The NDRC statistics showed that the lowest price so far this year was 9.7 yuan (US$1.42) per kilogram on May 6, which was 28.62 percent lower than the peak price on Jan. 7.

The government then started to stockpile frozen pork to stabilize prices and protect pig breeders from losses and frustration.

On Aug. 19, prices for live pigs and pork reached 11.98 yuan per kilogram and 15.7 yuan per kilogram, up 23.5 percent and 22.3 percent respectively from the lowest price of 2009, but both were still 12 percent lower compared with the same period of last year.

"The stockpiling program played a key role in bring up the prices," said Xu.

Low prices pushed breeders to cut hog stocks. Statistics from the Ministry of Agriculture indicates that in the first half of 2009, the number of sows declined steadily and so did the live hog stocks except for March and April. The decreases in market supply also helped push up the prices.

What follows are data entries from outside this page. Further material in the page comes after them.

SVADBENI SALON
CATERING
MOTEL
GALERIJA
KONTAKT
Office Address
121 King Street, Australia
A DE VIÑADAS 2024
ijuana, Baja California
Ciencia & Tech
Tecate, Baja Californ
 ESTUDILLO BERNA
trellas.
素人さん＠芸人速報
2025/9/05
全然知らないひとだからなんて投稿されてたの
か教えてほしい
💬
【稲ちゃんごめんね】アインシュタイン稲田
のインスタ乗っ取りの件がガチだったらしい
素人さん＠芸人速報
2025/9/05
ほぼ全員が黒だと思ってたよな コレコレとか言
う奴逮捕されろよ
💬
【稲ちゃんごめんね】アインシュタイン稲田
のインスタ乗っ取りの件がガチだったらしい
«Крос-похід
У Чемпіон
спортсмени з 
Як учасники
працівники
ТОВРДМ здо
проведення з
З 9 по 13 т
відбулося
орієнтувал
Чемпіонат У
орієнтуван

Jing Jizhong, a senior editor with www.zhue.com.cn, a pig industry website, said with government policy support, the sector had begun to profit.

"I suffered huge losses around April and nearly gave up," said Ruan Xin, a pig breeder from Binzhou city of Shandong. "Phone calls of demand pour in recently and I now begin to have some confidence again."

"Profit drives up supply," said Huang Yunhua. As it takes only four months to raise a hog for slaughter, he believed the supply increase later this year would crimp the price hike.

China needs about 410 million live hogs, including 41 million sows, to balance the pork consumption market, according to NDRC statistics. Data from the Ministry of Agriculture showed that at the end of June, China had 450 million live hogs, including 48 million sows. Analysts believe the supply is able to meet the demand.

The heavy drought this year in China's main corn and rice producing regions will not affect the food price either because of the sufficient state reserves of grain and corn from previous six years of harvest, economists say.

Chen Xiwen, director of the office of the central leading group on rural work, said Friday at a news conference that China will not see big price fluctuations in agricultural products, let alone inflation led by agricultural price rises.